INIBORNEO.COM, PONTIANAK – Polresta Pontianak mengungkap kasus dugaan pencurian kendaraan bermotor (curanmor) di sejumlah wilayah Kota Pontianak. Tiga tersangka ditangkap dan 11 unit sepeda motor hasil curian diamankan.
“Dari hasil penyelidikan dan pengembangan terhadap laporan-laporan tersebut, kami berhasil mengamankan tiga orang tersangka beserta barang bukti 11 unit sepeda motor,” kata Kapolresta Pontianak Kombes Pol Endang Tri Purwanto dalam keterangannya, Kamis (6/8/2026).
Pengungkapan kasus ini berawal dari lima laporan polisi yang diterima Polsek Pontianak Barat, Pontianak Timur, Pontianak Kota, dan Pontianak Selatan.
Ketiga tersangka masing-masing berinisial YS (35), KP (27), dan MS (40). Berdasarkan hasil pengembangan, YS diduga telah beraksi di sedikitnya 11 lokasi berbeda di wilayah Pontianak.
Endang menjelaskan, para pelaku menjalankan aksinya dengan berkeliling mencari sepeda motor yang ditinggalkan pemilik dalam kondisi kunci masih tergantung atau menempel di kendaraan.
“Pelaku lebih dulu memarkirkan motor yang digunakan tidak jauh dari lokasi. Setelah menemukan kendaraan yang kuncinya masih menempel, pelaku berjalan kaki menuju motor sasaran, kemudian membawa kabur dan menjualnya kepada penadah. Setelah itu pelaku kembali mengambil motor miliknya yang diparkir sebelumnya,” jelasnya.
Aksi pencurian tersebut terjadi di sejumlah lokasi parkir, mulai dari minimarket, hotel, kafe, pusat permainan hingga kawasan pasar. Lokasinya tersebar di wilayah Pontianak Barat, Pontianak Kota, Pontianak Timur dan Pontianak Selatan.

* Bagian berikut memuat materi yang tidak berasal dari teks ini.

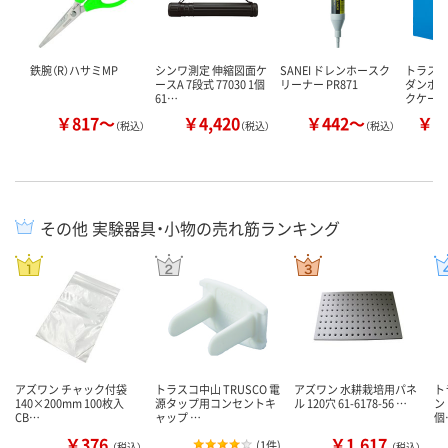
鉄腕（R）ハサミMP
シンワ測定 伸縮図面ケ
SANEI ドレンホースク
トラスコ
ースA 7段式 77030 1個
リーナー PR871
ダンボ
61…
クケース
￥817～
￥4,420
￥442～
￥8
（税込）
（税込）
（税込）
その他 実験器具・小物の売れ筋ランキング
アズワン チャック付袋
トラスコ中山 TRUSCO 電
アズワン 水耕栽培用パネ
ト
140×200mm 100枚入
源タップ用コンセントキ
ル 120穴 61-6178-56 …
ン
CB…
ャップ …
個
￥376
￥1,617
(
1件
)
（税込）
（税込）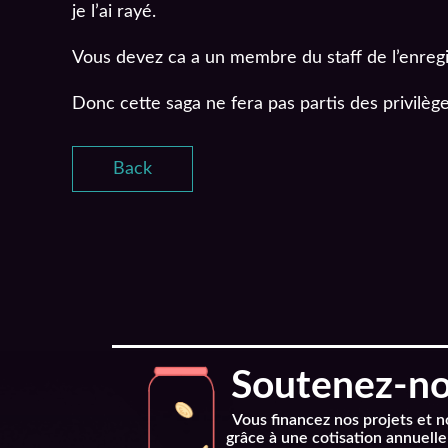
je l’ai rayé.
Vous devez ca a un membre du staff de l’enregi
Donc cette saga ne fera pas partis des privilège
Back
Soutenez-nou
Vous financez nos projets et 
grâce à une cotisation annuelle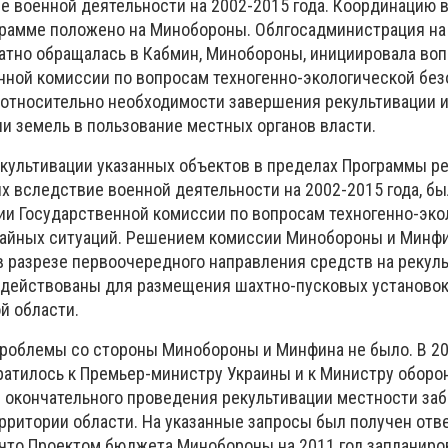
е военной деятельности на 2002-2015 года. Координацию 
грамме положено на Минобороны. Облгосадминистрация н
атно обращалась в Кабмин, Минобороны, инициировала воп
нной комиссии по вопросам техногенно-экологической без
относительно необходимости завершения рекультивации 
и земель в пользование местных органов власти.
рекультивации указанных объектов в пределах Программы р
х вследствие военной деятельности на 2002-2015 года, б
ии Государственной комиссии по вопросам техногенно-эко
чайных ситуаций. Решением комиссии Минобороны и Минф
 в разрезе первоочередного направления средств на рекул
адействованы для размещения шахтно-пусковых установок
й области.
роблемы со стороны Минобороны и Минфина не было. В 20
ратилось к Премьер-министру Украины и к Министру оборо
 окончательного проведения рекультивации местности з
ерритории области. На указанные запросы был получен отв
 что Проектом бюджета Минобороны на 2011 год запланиро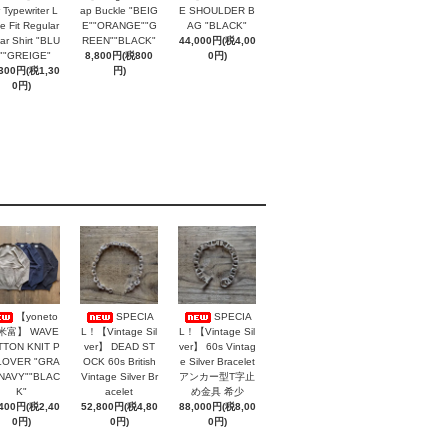
 Typewriter L
ap Buckle "BEIG
E SHOULDER B
e Fit Regular
E""ORANGE""G
AG "BLACK"
lar Shirt "BLU
REEN""BLACK"
44,000円(税4,00
""GREIGE"
8,800円(税800
0円)
,300円(税1,30
円)
0円)
【yoneto
SPECIA
SPECIA
 米富】 WAVE
L！【Vintage Sil
L！【Vintage Sil
TON KNIT P
ver】 DEAD ST
ver】 60s Vintag
LOVER "GRA
OCK 60s British
e Silver Bracelet
"NAVY""BLAC
Vintage Silver Br
アンカー型T字止
K"
acelet
め金具 希少
,400円(税2,40
52,800円(税4,80
88,000円(税8,00
0円)
0円)
0円)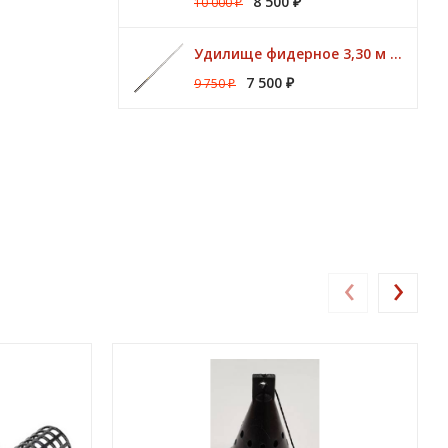
8 500
10 000
₽
₽
Удилище фидерное 3,30 м CK Method Feeder 60 гр / 3 - 10 lbs Browning
7 500
9 750
₽
₽
‹
›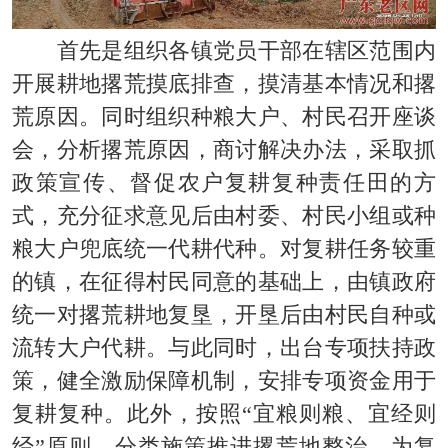
首先是组织各镇党员干部在辖区范围内
开展耕地撂荒摸底排查，摸清基本情况和撂
荒原因。同时组织种粮大户、村民召开座谈
会，分析撂荒原因，商讨解决办法，采取抓
政策宣传、督促农户复耕复种责任田的方
式，充分征求意见后由村委、村民小组或种
粮大户兜底统一代耕代种。对复耕任务较重
的镇，在征得村民同意的基础上，由镇政府
统一对撂荒耕地复垦，开垦后由村民自种或
流转大户代耕。与此同时，出台专项扶持政
策，健全激励保障机制，安排专项资金用于
复耕复种。此外，按照“宜粮则粮、宜经则
经”原则，分类施策推进撂荒地整治，为复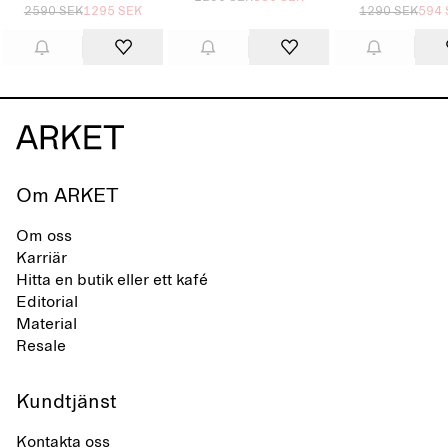
2590 SEK
1295 SEK
1290 SEK
594 
Om ARKET
Om oss
Karriär
Hitta en butik eller ett kafé
Editorial
Material
Resale
Kundtjänst
Kontakta oss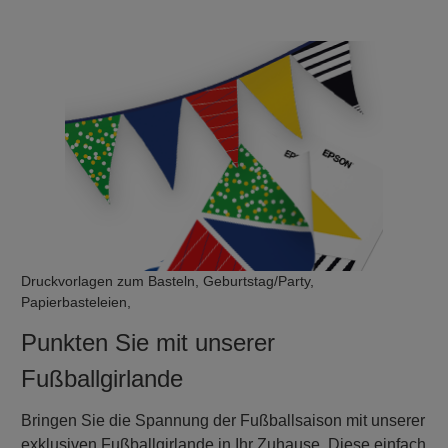
Druckvorlagen zum Basteln, Geburtstag/Party,
Papierbasteleien,
Punkten Sie mit unserer
Fußballgirlande
Bringen Sie die Spannung der Fußballsaison mit unserer
exklusiven Fußballgirlande in Ihr Zuhause. Diese einfach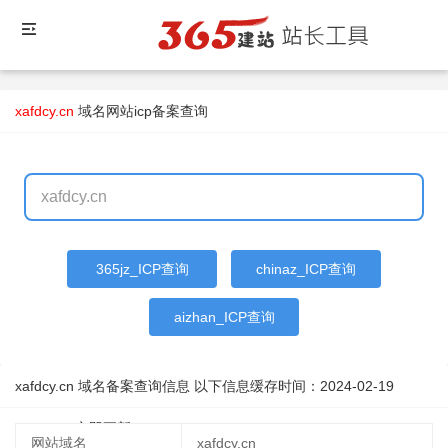
xafdcy.cn
域名
网站icp备案查询
365jz_ICP查询
chinaz_ICP查询
aizhan_ICP查询
xafdcy.cn 域名备案查询信息 以下信息缓存时间：
2024-02-19
14:53:50
立即更新
网站域名
xafdcy.cn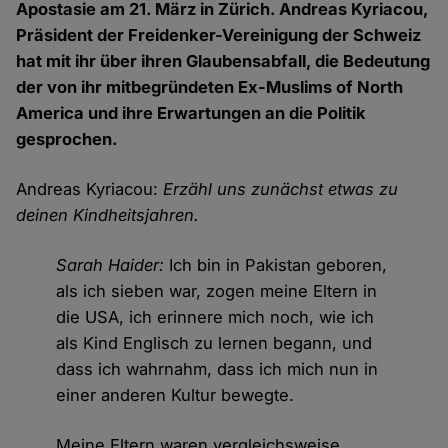
Apostasie am 21. März in Zürich. Andreas Kyriacou,
Präsident der Freidenker-Vereinigung der Schweiz
hat mit ihr über ihren Glaubensabfall, die Bedeutung
der von ihr mitbegründeten Ex-Muslims of North
America und ihre Erwartungen an die Politik
gesprochen.
Andreas Kyriacou:
Erzähl uns zunächst etwas zu
deinen Kindheitsjahren.
Sarah Haider:
Ich bin in Pakistan geboren,
als ich sieben war, zogen meine Eltern in
die USA, ich erinnere mich noch, wie ich
als Kind Englisch zu lernen begann, und
dass ich wahrnahm, dass ich mich nun in
einer anderen Kultur bewegte.
Meine Eltern waren vergleichsweise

Dari pengungkapan kasus tersebut, polisi mengamankan 11 unit sepeda motor berbagai merek yang diduga hasil pencurian. Di antaranya Honda Scoopy, Honda Vario, Honda ADV, Honda Beat dan Yamaha X-Ride.
Polisi menjerat para tersangka dengan Pasal 476 KUHP tentang pencurian dengan ancaman pidana penjara paling lama lima tahun atau pidana denda paling banyak kategori V.